Transcription

V I C T O R I A
EMEUTE AT BALLAARAT [BALLARAT] DEC. 1854

FROM MELBOURNE GOLD CIRCULAR
DEC 9TH 1854
After a week of extreme anxiety as to the result of the emeute at Ballaarat [Ballarat], it is satisfactory to record the amount of good sense displayed at the meeting of the diggers after the first brush took place between the military and the rioters
In referring to this important affair, we cannot avoid noticing the sacrifice which the Ballaarat diggers must have suffered in a pecuniary point of view.
this week there has not been an ounce of gold sent by escort, either to Melbourne or Geelong, from that locality.  The usual average quantities for the last six months being about ten thousand ounces per week, show a loss of £400000  -
the amount of gold from the other fields seems to be up to the average quantity, showing that the deficiency falls entirely to the loss of the Balaarat field  - 

C E N S U S   R E T U R N S
DECEMBER 1854
It is Calculated  that out of the 67,000 people returned by the census enumerators as being in the various gold fields of Victoria about 40,000 only were actually engaged in digging.  The escort returns for some months past have averaged about thirty seven thousand ounces or say 38,000 ounces per week, which would give all the gold fields population included, little more than half an ounce.

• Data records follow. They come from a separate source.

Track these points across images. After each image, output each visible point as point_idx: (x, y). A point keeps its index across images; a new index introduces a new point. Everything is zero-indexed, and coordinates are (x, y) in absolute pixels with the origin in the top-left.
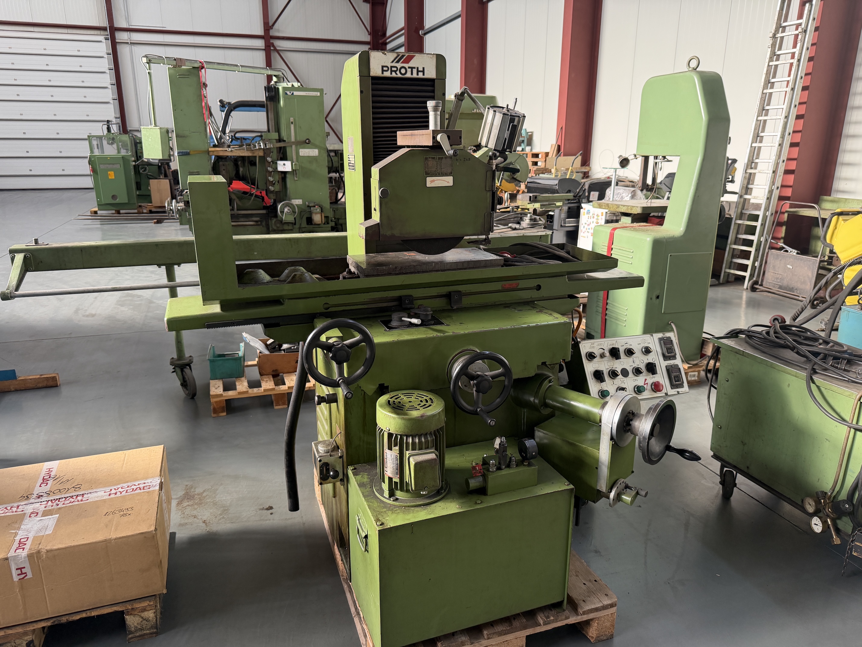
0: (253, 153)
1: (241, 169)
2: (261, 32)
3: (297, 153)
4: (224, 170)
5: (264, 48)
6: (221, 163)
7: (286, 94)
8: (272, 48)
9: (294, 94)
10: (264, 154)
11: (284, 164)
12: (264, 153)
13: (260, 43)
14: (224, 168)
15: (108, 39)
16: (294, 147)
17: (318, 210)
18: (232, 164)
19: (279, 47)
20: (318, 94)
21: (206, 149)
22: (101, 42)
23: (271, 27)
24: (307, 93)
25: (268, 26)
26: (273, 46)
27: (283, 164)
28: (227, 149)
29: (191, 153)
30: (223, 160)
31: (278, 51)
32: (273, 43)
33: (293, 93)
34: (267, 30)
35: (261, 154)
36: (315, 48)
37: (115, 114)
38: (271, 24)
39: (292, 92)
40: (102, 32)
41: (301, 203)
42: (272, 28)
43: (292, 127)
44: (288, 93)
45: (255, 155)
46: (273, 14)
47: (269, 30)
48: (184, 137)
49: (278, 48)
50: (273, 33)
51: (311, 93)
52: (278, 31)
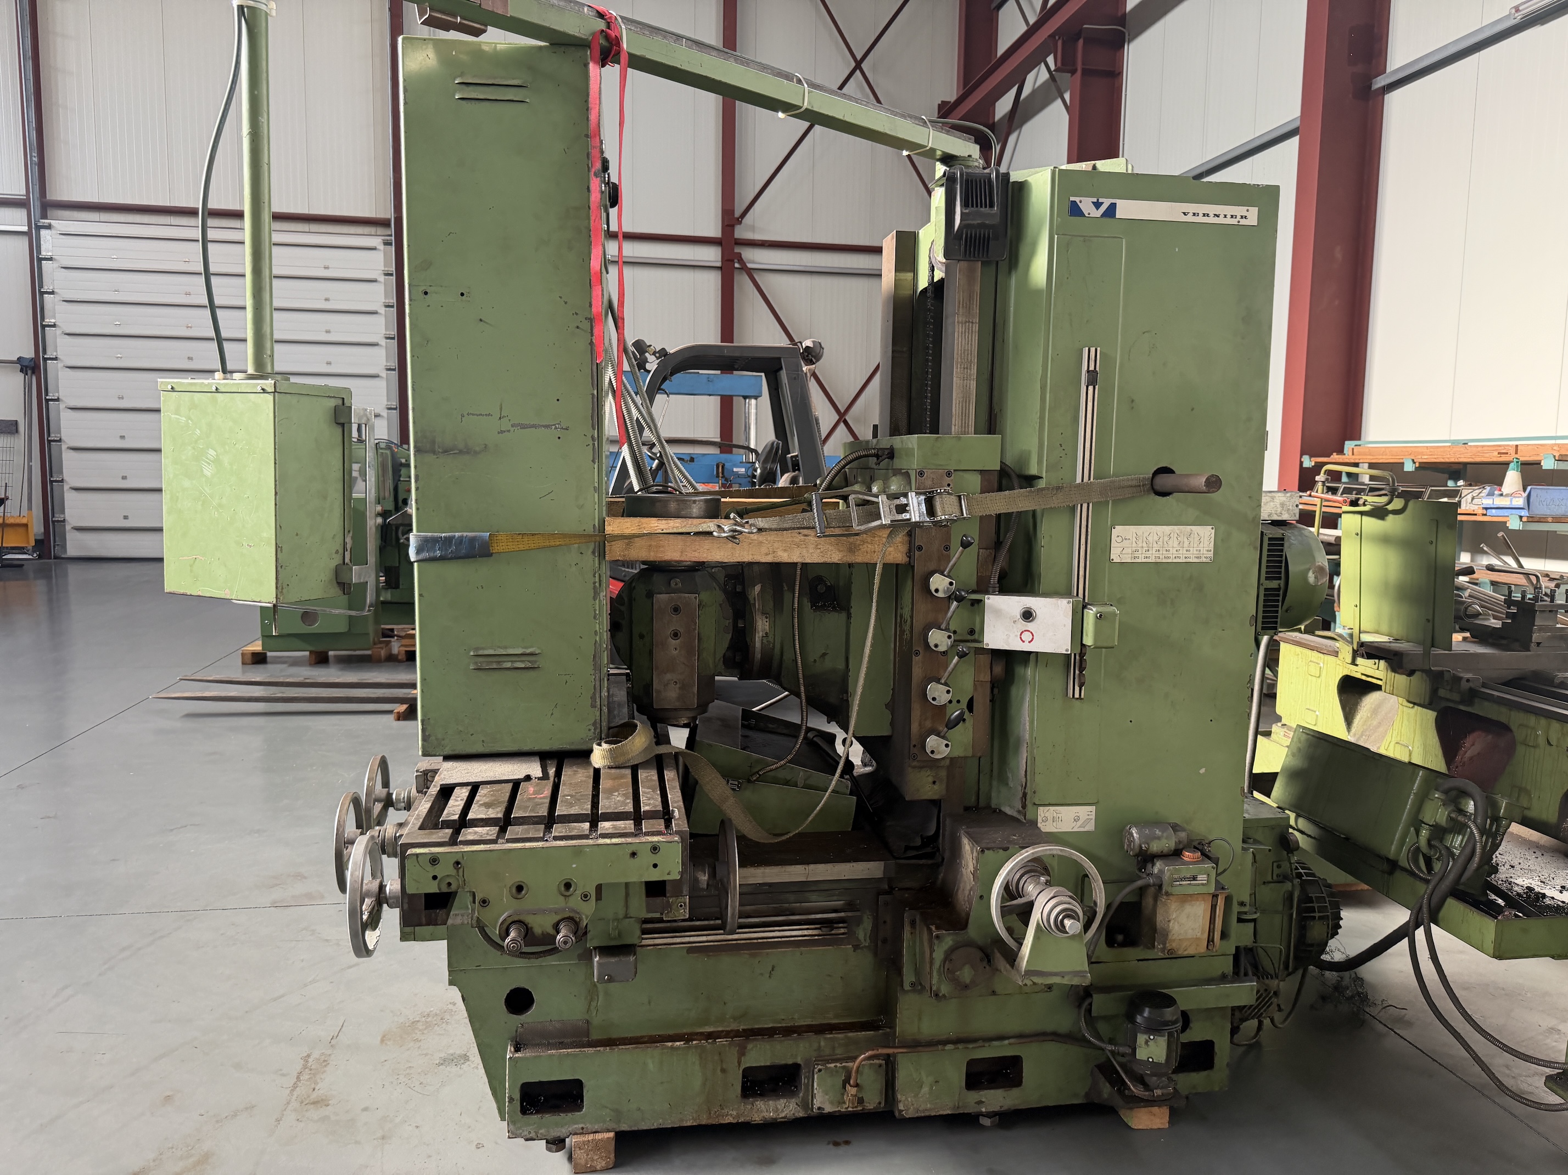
0: (852, 549)
1: (762, 625)
2: (713, 230)
3: (1102, 546)
4: (676, 635)
5: (719, 264)
6: (662, 598)
7: (1075, 210)
8: (737, 265)
9: (1119, 214)
10: (910, 554)
11: (1028, 615)
12: (912, 548)
13: (712, 255)
14: (676, 623)
15: (390, 244)
16: (1083, 512)
17: (1202, 878)
18: (719, 596)
19: (753, 262)
20: (1252, 216)
21: (589, 527)
22: (374, 249)
23: (738, 219)
24: (1191, 207)
25: (730, 219)
26: (741, 260)
27: (1017, 612)
28: (710, 525)
29: (495, 548)
30: (676, 583)
31: (750, 273)
32: (740, 254)
33: (1113, 207)
34: (727, 226)
35: (896, 553)
36: (829, 265)
37: (388, 400)
38: (737, 214)
39: (1106, 202)
40: (380, 230)
41: (1090, 827)
42: (740, 223)
43: (1087, 398)
44: (1086, 205)
45: (859, 558)
46: (745, 190)
47: (732, 226)
48: (466, 451)
49: (750, 266)
50: (741, 232)
51: (1212, 209)
52: (753, 228)
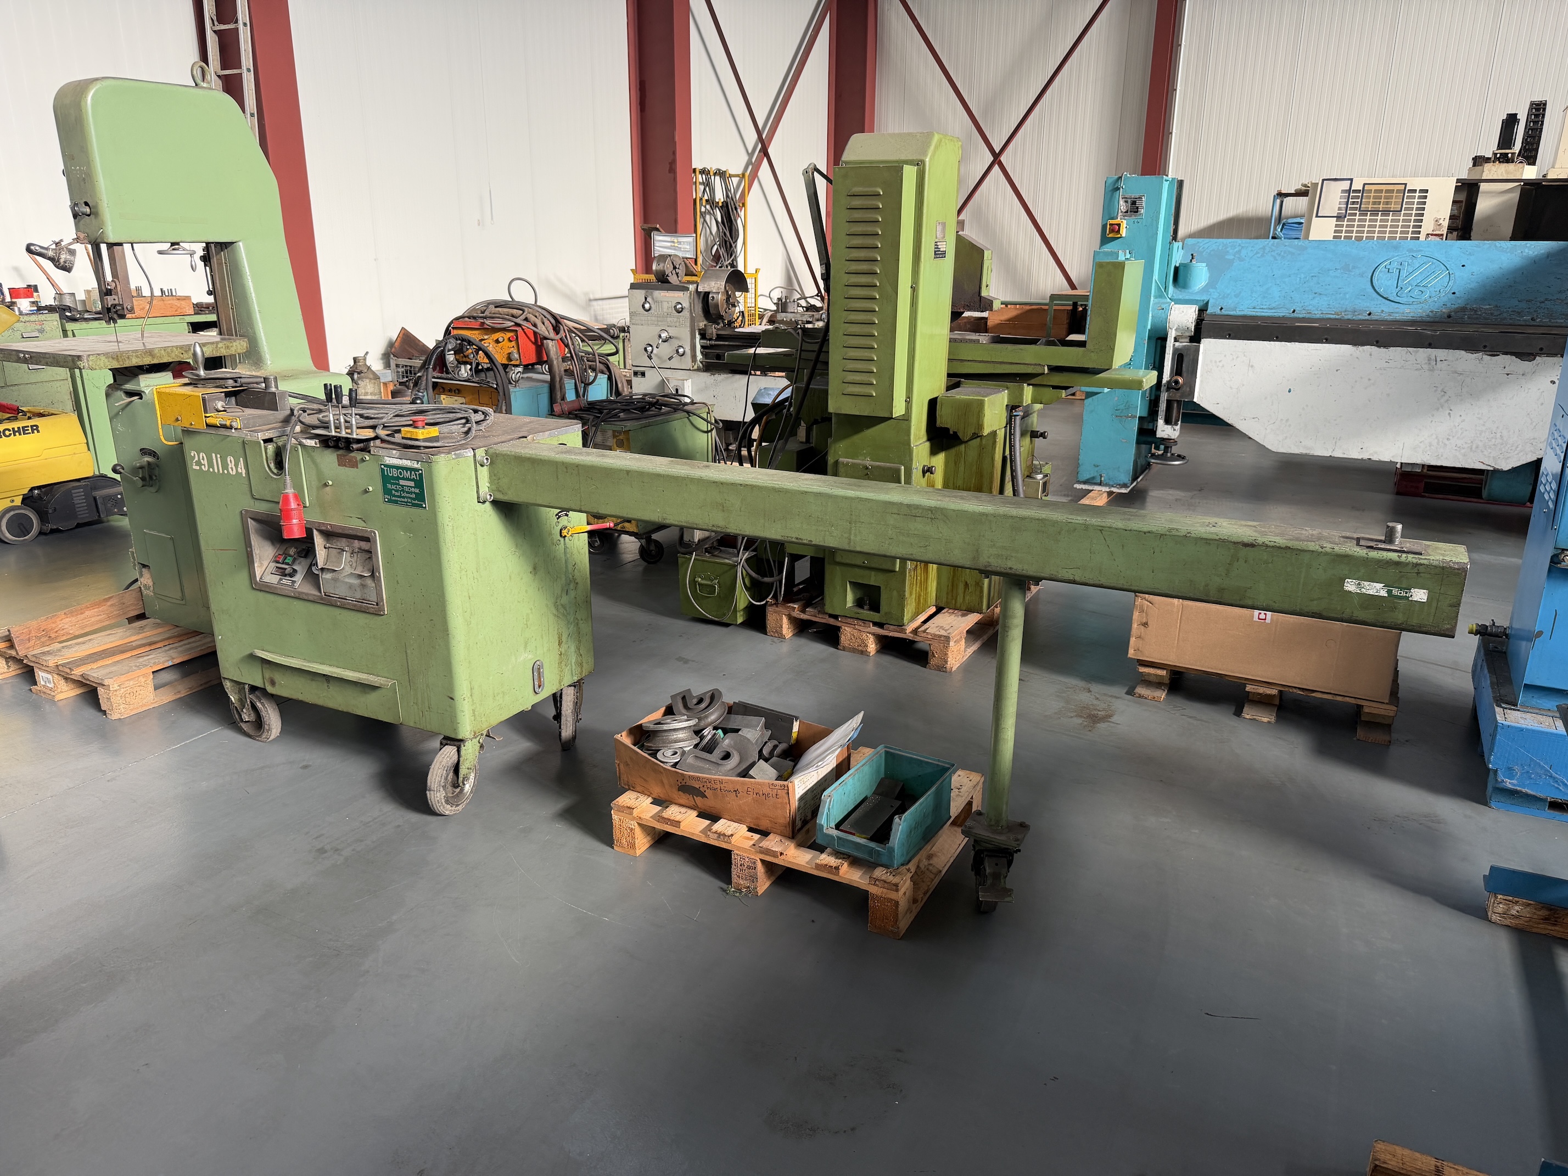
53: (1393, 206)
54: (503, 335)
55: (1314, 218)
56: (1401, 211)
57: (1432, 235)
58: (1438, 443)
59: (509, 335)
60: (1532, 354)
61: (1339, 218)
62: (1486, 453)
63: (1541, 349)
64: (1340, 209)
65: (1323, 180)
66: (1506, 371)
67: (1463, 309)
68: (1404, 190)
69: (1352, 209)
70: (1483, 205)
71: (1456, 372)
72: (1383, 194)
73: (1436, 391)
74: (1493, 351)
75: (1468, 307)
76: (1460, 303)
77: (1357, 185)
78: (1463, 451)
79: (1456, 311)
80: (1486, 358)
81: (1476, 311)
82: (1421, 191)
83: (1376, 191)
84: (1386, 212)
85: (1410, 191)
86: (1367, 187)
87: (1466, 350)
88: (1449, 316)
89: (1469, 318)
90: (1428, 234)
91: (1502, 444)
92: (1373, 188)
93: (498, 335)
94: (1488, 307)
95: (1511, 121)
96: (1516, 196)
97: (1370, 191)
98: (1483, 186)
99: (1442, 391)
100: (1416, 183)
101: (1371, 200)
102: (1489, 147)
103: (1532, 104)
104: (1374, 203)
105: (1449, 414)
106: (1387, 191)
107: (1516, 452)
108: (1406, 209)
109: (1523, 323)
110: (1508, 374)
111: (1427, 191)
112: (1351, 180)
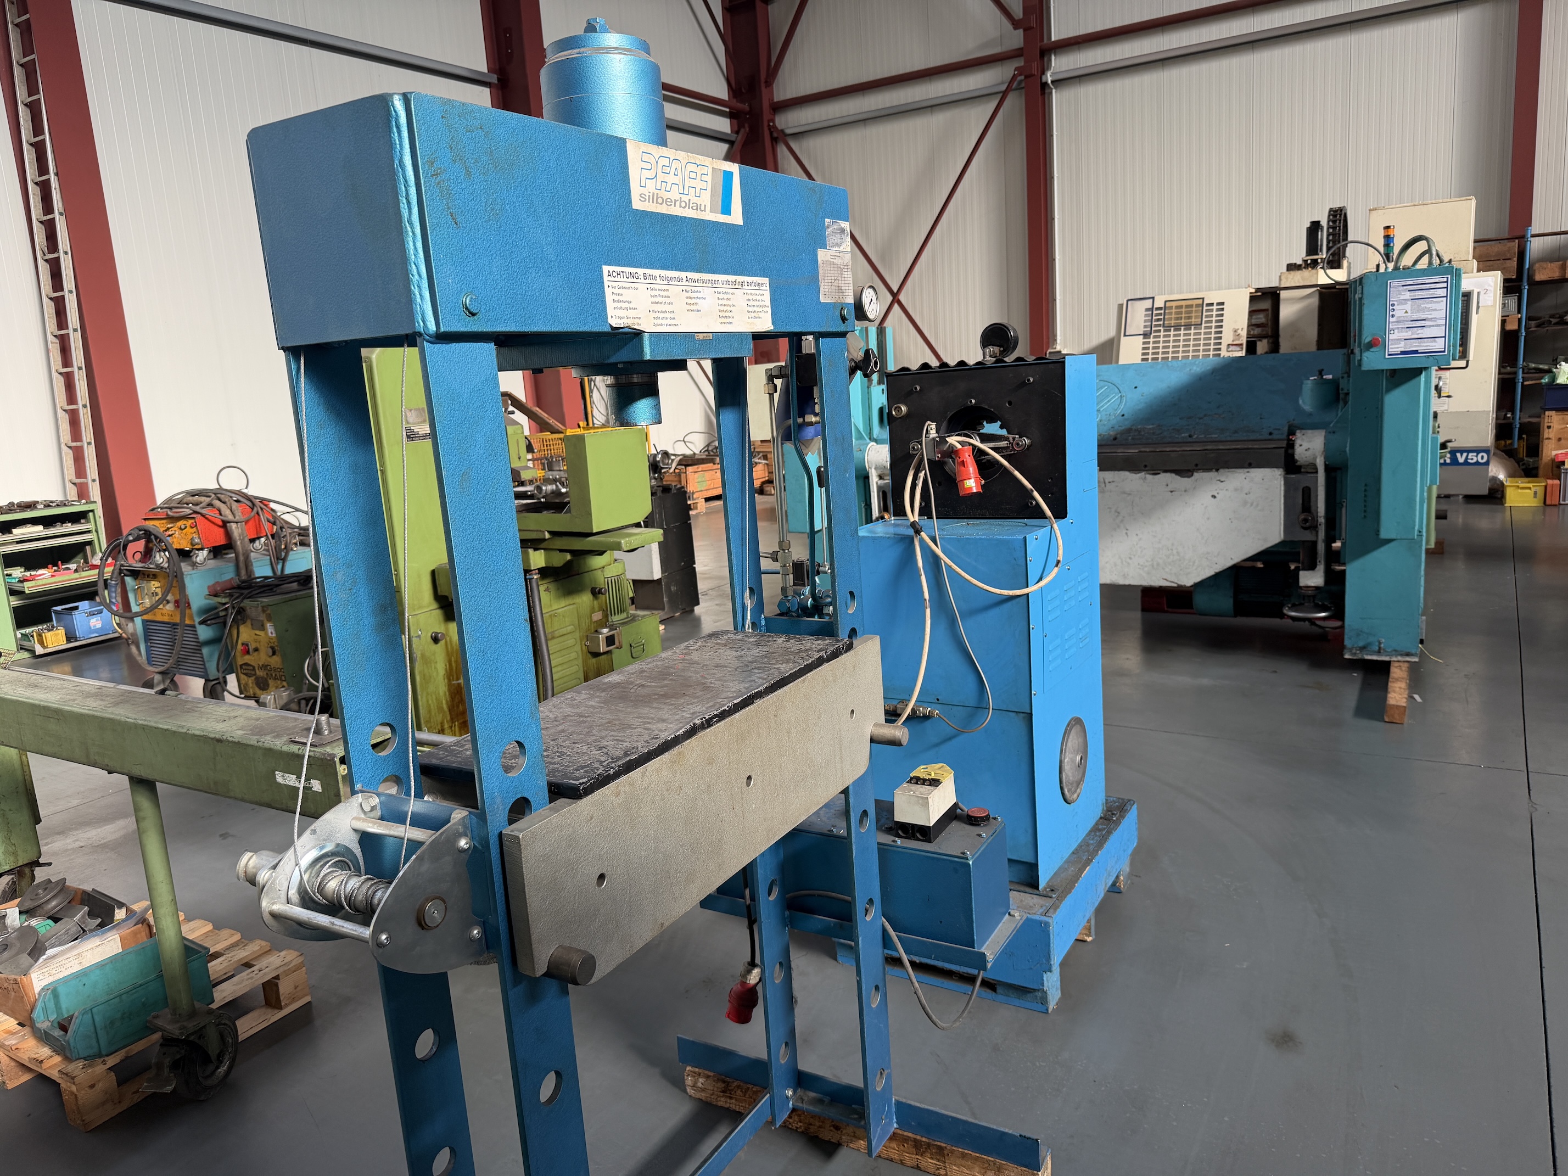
53: (1193, 320)
54: (185, 522)
55: (1123, 339)
56: (1201, 324)
57: (1232, 345)
58: (1122, 562)
59: (191, 521)
60: (1189, 471)
61: (1146, 335)
62: (1167, 570)
63: (1196, 465)
64: (1145, 327)
65: (1128, 301)
66: (1170, 488)
67: (1129, 431)
68: (1201, 304)
69: (1156, 326)
70: (1287, 312)
71: (1124, 493)
72: (1184, 310)
73: (1110, 512)
74: (1155, 470)
75: (1134, 428)
76: (1127, 425)
77: (1159, 303)
78: (1146, 569)
79: (1122, 433)
80: (1149, 477)
81: (1140, 432)
82: (1219, 304)
83: (1177, 307)
84: (1188, 327)
85: (1208, 305)
86: (1168, 305)
87: (1129, 471)
88: (1115, 439)
89: (1133, 439)
90: (1229, 345)
91: (1180, 560)
92: (1174, 304)
93: (181, 523)
94: (1151, 426)
95: (1315, 227)
96: (1315, 301)
97: (1171, 308)
98: (1283, 294)
99: (1116, 511)
100: (1212, 297)
101: (1173, 316)
102: (1299, 254)
103: (1331, 210)
104: (1177, 319)
105: (1126, 533)
106: (1187, 306)
107: (1194, 568)
108: (1207, 322)
109: (1180, 440)
110: (1172, 492)
111: (1223, 304)
112: (1153, 298)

ANALYSIS OF SAND AND WATER WORN PEBBLES FROM THE OVENS RIVER.
These specimens are found owing to their great specific weight mixed with the gold at the bottom of the miners apparatus, they consist of a very rich ore often.
Similar to the "Stream tin" of Cornwall which yields from 50 to 70 per cent of pure metal.  Not only the black sand of this deposit, but also the yellowish and grey particles.  Some of these are nearly transparent  -  which occur in it yield unmistakeable evident of tin.